**DESCRIPTION OF THE TASK:** All of the data below should be printed again exactly, pictures excluded.
---------- MATERIAL PROVIDED ----------
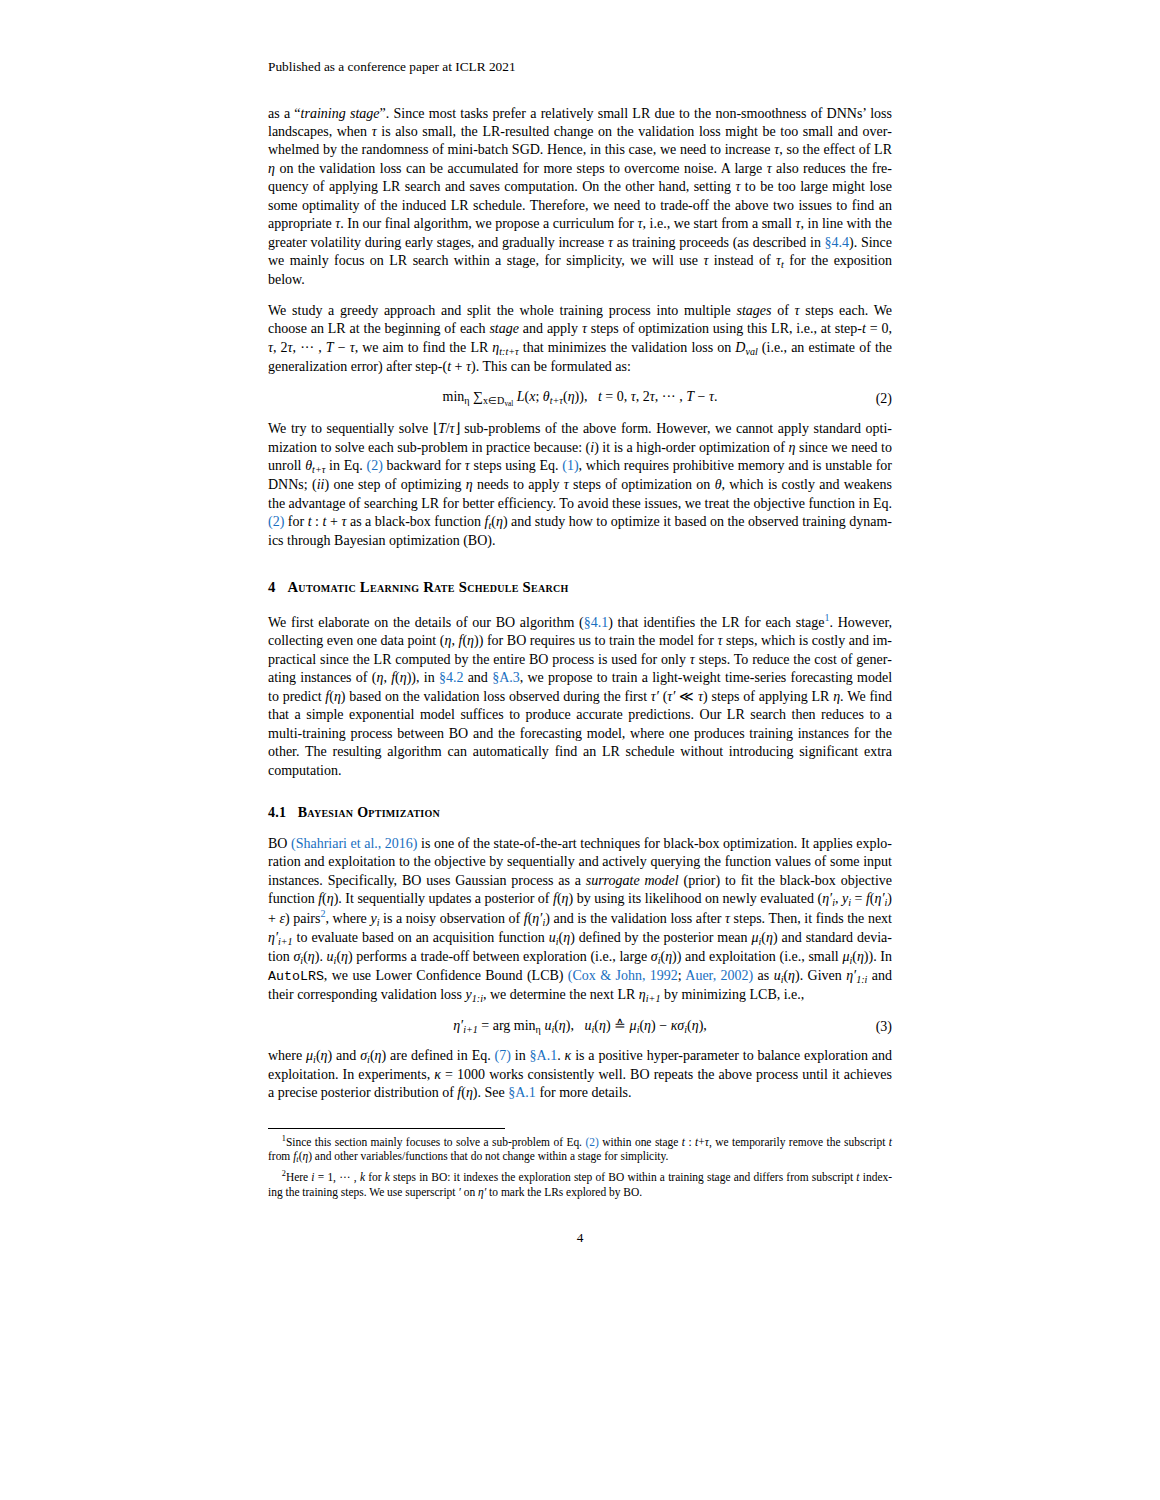Published as a conference paper at ICLR 2021
as a “training stage”. Since most tasks prefer a relatively small LR due to the non-smoothness of DNNs’ loss landscapes, when τ is also small, the LR-resulted change on the validation loss might be too small and overwhelmed by the randomness of mini-batch SGD. Hence, in this case, we need to increase τ, so the effect of LR η on the validation loss can be accumulated for more steps to overcome noise. A large τ also reduces the frequency of applying LR search and saves computation. On the other hand, setting τ to be too large might lose some optimality of the induced LR schedule. Therefore, we need to trade-off the above two issues to find an appropriate τ. In our final algorithm, we propose a curriculum for τ, i.e., we start from a small τ, in line with the greater volatility during early stages, and gradually increase τ as training proceeds (as described in §4.4). Since we mainly focus on LR search within a stage, for simplicity, we will use τ instead of τt for the exposition below.
We study a greedy approach and split the whole training process into multiple stages of τ steps each. We choose an LR at the beginning of each stage and apply τ steps of optimization using this LR, i.e., at step-t = 0, τ, 2τ, ··· , T − τ, we aim to find the LR ηt:t+τ that minimizes the validation loss on Dval (i.e., an estimate of the generalization error) after step-(t + τ). This can be formulated as:
minη ∑x∈Dval L(x; θt+τ(η)), t = 0, τ, 2τ, ··· , T − τ. (2)
We try to sequentially solve ⌊T/τ⌋ sub-problems of the above form. However, we cannot apply standard optimization to solve each sub-problem in practice because: (i) it is a high-order optimization of η since we need to unroll θt+τ in Eq. (2) backward for τ steps using Eq. (1), which requires prohibitive memory and is unstable for DNNs; (ii) one step of optimizing η needs to apply τ steps of optimization on θ, which is costly and weakens the advantage of searching LR for better efficiency. To avoid these issues, we treat the objective function in Eq. (2) for t : t + τ as a black-box function ft(η) and study how to optimize it based on the observed training dynamics through Bayesian optimization (BO).
4 Automatic Learning Rate Schedule Search
We first elaborate on the details of our BO algorithm (§4.1) that identifies the LR for each stage1. However, collecting even one data point (η, f(η)) for BO requires us to train the model for τ steps, which is costly and impractical since the LR computed by the entire BO process is used for only τ steps. To reduce the cost of generating instances of (η, f(η)), in §4.2 and §A.3, we propose to train a light-weight time-series forecasting model to predict f(η) based on the validation loss observed during the first τ′ (τ′ ≪ τ) steps of applying LR η. We find that a simple exponential model suffices to produce accurate predictions. Our LR search then reduces to a multi-training process between BO and the forecasting model, where one produces training instances for the other. The resulting algorithm can automatically find an LR schedule without introducing significant extra computation.
4.1 Bayesian Optimization
BO (Shahriari et al., 2016) is one of the state-of-the-art techniques for black-box optimization. It applies exploration and exploitation to the objective by sequentially and actively querying the function values of some input instances. Specifically, BO uses Gaussian process as a surrogate model (prior) to fit the black-box objective function f(η). It sequentially updates a posterior of f(η) by using its likelihood on newly evaluated (η′i, yi = f(η′i) + ε) pairs2, where yi is a noisy observation of f(η′i) and is the validation loss after τ steps. Then, it finds the next η′i+1 to evaluate based on an acquisition function ui(η) defined by the posterior mean μi(η) and standard deviation σi(η). ui(η) performs a trade-off between exploration (i.e., large σi(η)) and exploitation (i.e., small μi(η)). In AutoLRS, we use Lower Confidence Bound (LCB) (Cox & John, 1992; Auer, 2002) as ui(η). Given η′1:i and their corresponding validation loss y1:i, we determine the next LR ηi+1 by minimizing LCB, i.e.,
η′i+1 = arg minη ui(η), ui(η) ≙ μi(η) − κσi(η), (3)
where μi(η) and σi(η) are defined in Eq. (7) in §A.1. κ is a positive hyper-parameter to balance exploration and exploitation. In experiments, κ = 1000 works consistently well. BO repeats the above process until it achieves a precise posterior distribution of f(η). See §A.1 for more details.
1Since this section mainly focuses to solve a sub-problem of Eq. (2) within one stage t : t+τ, we temporarily remove the subscript t from ft(η) and other variables/functions that do not change within a stage for simplicity.
2Here i = 1, ··· , k for k steps in BO: it indexes the exploration step of BO within a training stage and differs from subscript t indexing the training steps. We use superscript ′ on η′ to mark the LRs explored by BO.
4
----------
**REPLY TO THE EXERCISE:**
Published as a conference paper at ICLR 2021
as a “training stage”. Since most tasks prefer a relatively small LR due to the non-smoothness of DNNs’ loss landscapes, when τ is also small, the LR-resulted change on the validation loss might be too small and overwhelmed by the randomness of mini-batch SGD. Hence, in this case, we need to increase τ, so the effect of LR η on the validation loss can be accumulated for more steps to overcome noise. A large τ also reduces the frequency of applying LR search and saves computation. On the other hand, setting τ to be too large might lose some optimality of the induced LR schedule. Therefore, we need to trade-off the above two issues to find an appropriate τ. In our final algorithm, we propose a curriculum for τ, i.e., we start from a small τ, in line with the greater volatility during early stages, and gradually increase τ as training proceeds (as described in §4.4). Since we mainly focus on LR search within a stage, for simplicity, we will use τ instead of τt for the exposition below.
We study a greedy approach and split the whole training process into multiple stages of τ steps each. We choose an LR at the beginning of each stage and apply τ steps of optimization using this LR, i.e., at step-t = 0, τ, 2τ, ··· , T − τ, we aim to find the LR ηt:t+τ that minimizes the validation loss on Dval (i.e., an estimate of the generalization error) after step-(t + τ). This can be formulated as:
minη ∑x∈Dval L(x; θt+τ(η)), t = 0, τ, 2τ, ··· , T − τ. (2)
We try to sequentially solve ⌊T/τ⌋ sub-problems of the above form. However, we cannot apply standard optimization to solve each sub-problem in practice because: (i) it is a high-order optimization of η since we need to unroll θt+τ in Eq. (2) backward for τ steps using Eq. (1), which requires prohibitive memory and is unstable for DNNs; (ii) one step of optimizing η needs to apply τ steps of optimization on θ, which is costly and weakens the advantage of searching LR for better efficiency. To avoid these issues, we treat the objective function in Eq. (2) for t : t + τ as a black-box function ft(η) and study how to optimize it based on the observed training dynamics through Bayesian optimization (BO).
4 Automatic Learning Rate Schedule Search
We first elaborate on the details of our BO algorithm (§4.1) that identifies the LR for each stage1. However, collecting even one data point (η, f(η)) for BO requires us to train the model for τ steps, which is costly and impractical since the LR computed by the entire BO process is used for only τ steps. To reduce the cost of generating instances of (η, f(η)), in §4.2 and §A.3, we propose to train a light-weight time-series forecasting model to predict f(η) based on the validation loss observed during the first τ′ (τ′ ≪ τ) steps of applying LR η. We find that a simple exponential model suffices to produce accurate predictions. Our LR search then reduces to a multi-training process between BO and the forecasting model, where one produces training instances for the other. The resulting algorithm can automatically find an LR schedule without introducing significant extra computation.
4.1 Bayesian Optimization
BO (Shahriari et al., 2016) is one of the state-of-the-art techniques for black-box optimization. It applies exploration and exploitation to the objective by sequentially and actively querying the function values of some input instances. Specifically, BO uses Gaussian process as a surrogate model (prior) to fit the black-box objective function f(η). It sequentially updates a posterior of f(η) by using its likelihood on newly evaluated (η′i, yi = f(η′i) + ε) pairs2, where yi is a noisy observation of f(η′i) and is the validation loss after τ steps. Then, it finds the next η′i+1 to evaluate based on an acquisition function ui(η) defined by the posterior mean μi(η) and standard deviation σi(η). ui(η) performs a trade-off between exploration (i.e., large σi(η)) and exploitation (i.e., small μi(η)). In AutoLRS, we use Lower Confidence Bound (LCB) (Cox & John, 1992; Auer, 2002) as ui(η). Given η′1:i and their corresponding validation loss y1:i, we determine the next LR ηi+1 by minimizing LCB, i.e.,
η′i+1 = arg minη ui(η), ui(η) ≙ μi(η) − κσi(η), (3)
where μi(η) and σi(η) are defined in Eq. (7) in §A.1. κ is a positive hyper-parameter to balance exploration and exploitation. In experiments, κ = 1000 works consistently well. BO repeats the above process until it achieves a precise posterior distribution of f(η). See §A.1 for more details.
1Since this section mainly focuses to solve a sub-problem of Eq. (2) within one stage t : t+τ, we temporarily remove the subscript t from ft(η) and other variables/functions that do not change within a stage for simplicity.
2Here i = 1, ··· , k for k steps in BO: it indexes the exploration step of BO within a training stage and differs from subscript t indexing the training steps. We use superscript ′ on η′ to mark the LRs explored by BO.
4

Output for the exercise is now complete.